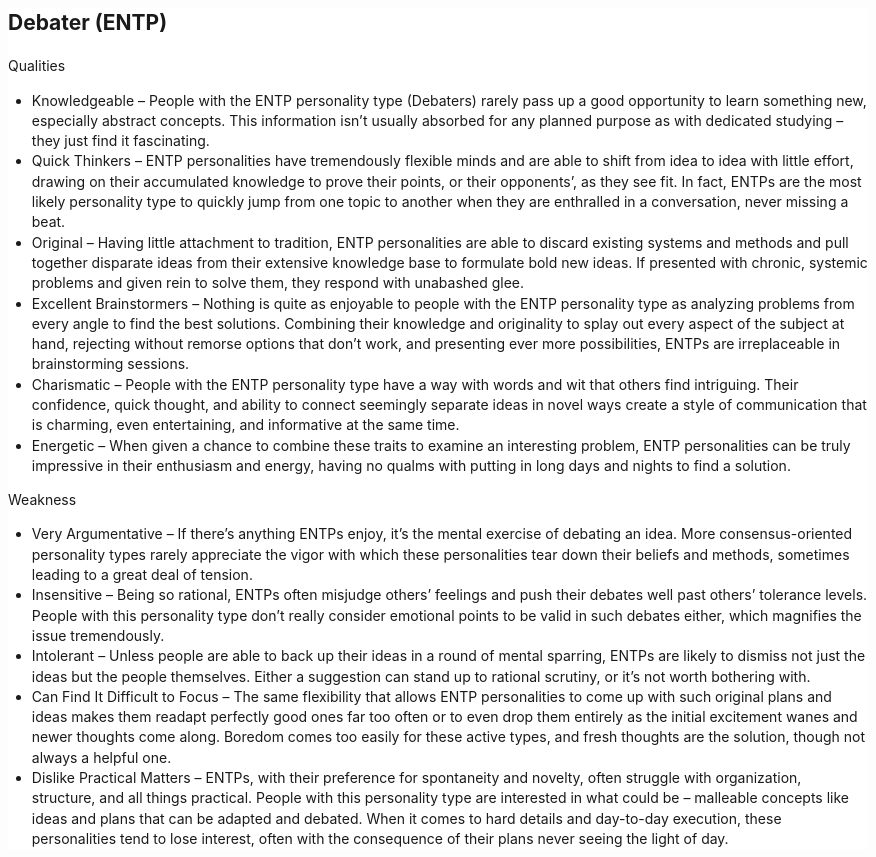 ## Debater (ENTP)

Qualities
- Knowledgeable – People with the ENTP personality type (Debaters) rarely pass up a good opportunity to learn something new, especially abstract concepts. This information isn’t usually absorbed for any planned purpose as with dedicated studying – they just find it fascinating.
- Quick Thinkers – ENTP personalities have tremendously flexible minds and are able to shift from idea to idea with little effort, drawing on their accumulated knowledge to prove their points, or their opponents’, as they see fit. In fact, ENTPs are the most likely personality type to quickly jump from one topic to another when they are enthralled in a conversation, never missing a beat.
- Original – Having little attachment to tradition, ENTP personalities are able to discard existing systems and methods and pull together disparate ideas from their extensive knowledge base to formulate bold new ideas. If presented with chronic, systemic problems and given rein to solve them, they respond with unabashed glee.
- Excellent Brainstormers – Nothing is quite as enjoyable to people with the ENTP personality type as analyzing problems from every angle to find the best solutions. Combining their knowledge and originality to splay out every aspect of the subject at hand, rejecting without remorse options that don’t work, and presenting ever more possibilities, ENTPs are irreplaceable in brainstorming sessions.
- Charismatic – People with the ENTP personality type have a way with words and wit that others find intriguing. Their confidence, quick thought, and ability to connect seemingly separate ideas in novel ways create a style of communication that is charming, even entertaining, and informative at the same time.
- Energetic – When given a chance to combine these traits to examine an interesting problem, ENTP personalities can be truly impressive in their enthusiasm and energy, having no qualms with putting in long days and nights to find a solution.

Weakness
- Very Argumentative – If there’s anything ENTPs enjoy, it’s the mental exercise of debating an idea. More consensus-oriented personality types rarely appreciate the vigor with which these personalities tear down their beliefs and methods, sometimes leading to a great deal of tension.
- Insensitive – Being so rational, ENTPs often misjudge others’ feelings and push their debates well past others’ tolerance levels. People with this personality type don’t really consider emotional points to be valid in such debates either, which magnifies the issue tremendously.
- Intolerant – Unless people are able to back up their ideas in a round of mental sparring, ENTPs are likely to dismiss not just the ideas but the people themselves. Either a suggestion can stand up to rational scrutiny, or it’s not worth bothering with.
- Can Find It Difficult to Focus – The same flexibility that allows ENTP personalities to come up with such original plans and ideas makes them readapt perfectly good ones far too often or to even drop them entirely as the initial excitement wanes and newer thoughts come along. Boredom comes too easily for these active types, and fresh thoughts are the solution, though not always a helpful one.
- Dislike Practical Matters – ENTPs, with their preference for spontaneity and novelty, often struggle with organization, structure, and all things practical. People with this personality type are interested in what could be – malleable concepts like ideas and plans that can be adapted and debated. When it comes to hard details and day-to-day execution, these personalities tend to lose interest, often with the consequence of their plans never seeing the light of day.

▶ _Job_
Gather each line from the entries above that contains the word "points", and copy every one of those lines in full.

▶ _Answer_
- Quick Thinkers – ENTP personalities have tremendously flexible minds and are able to shift from idea to idea with little effort, drawing on their accumulated knowledge to prove their points, or their opponents’, as they see fit. In fact, ENTPs are the most likely personality type to quickly jump from one topic to another when they are enthralled in a conversation, never missing a beat.
- Insensitive – Being so rational, ENTPs often misjudge others’ feelings and push their debates well past others’ tolerance levels. People with this personality type don’t really consider emotional points to be valid in such debates either, which magnifies the issue tremendously.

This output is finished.